All or part of an embodiment may be implemented by various means depending on applications according to particular features, functions. These means may include hardware, software, or firmware, or any combination thereof. A hardware, software, or firmware element may have several modules coupled to one another. A hardware module is coupled to another module by mechanical, electrical, optical, electromagnetic or any physical connections. A software module is coupled to another module by a function, procedure, method, subprogram, or subroutine call, a jump, a link, a parameter, variable, and argument passing, a function return, etc. A software module is coupled to another module to receive variables, parameters, arguments, pointers, etc. and/or to generate or pass results, updated variables, pointers, etc. A firmware module is coupled to another module by any combination of hardware and software coupling methods above. A hardware, software, or firmware module may be coupled to any one of another hardware, software, or firmware module. A module may also be a software driver or interface to interact with the operating system running on the platform. A module may also be a hardware driver to configure, set up, initialize, send and receive data to and from a hardware device. An apparatus may include any combination of hardware, software, and firmware modules.
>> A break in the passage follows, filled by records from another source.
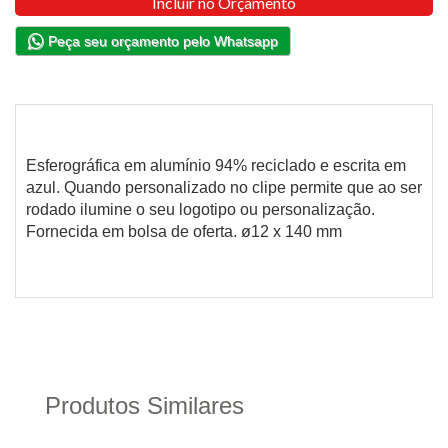
Incluir no Orçamento
Peça seu orçamento pelo Whatsapp
Esferográfica em alumínio 94% reciclado e escrita em
azul. Quando personalizado no clipe permite que ao ser
rodado ilumine o seu logotipo ou personalização.
Fornecida em bolsa de oferta. ø12 x 140 mm
Produtos Similares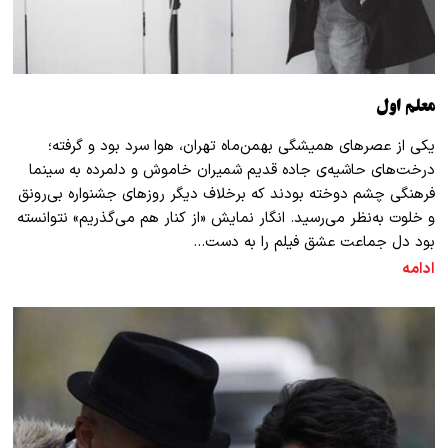
معلم اول
یکی از عصرهای همیشگی بهمن‌ماه تهران، هوا سرد بود و گرفته؛
درخت‌های حاشیه‌ی جاده قدیم شمیران خاموش و دلمرده به سینما
فرهنگی چشم دوخته بودند که برخلاف دیگر روزهای جشنواره بی‌رونق
و خلوت به‌نظر می‌رسید. انگار نمایش «از کنار هم می‌گذریم» نتوانسته
بود دل جماعت عشق فیلم را به دست…
ادامه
It will be appreciated that various of the above-disclosed and other features and functions, or alternatives thereof, may be desirably combined into many other different systems or applications. Various presently unforeseen or unanticipated alternatives, modifications, variations, or improvements therein may be subsequently made by those skilled in the art which are also intended to be encompassed by the following claims.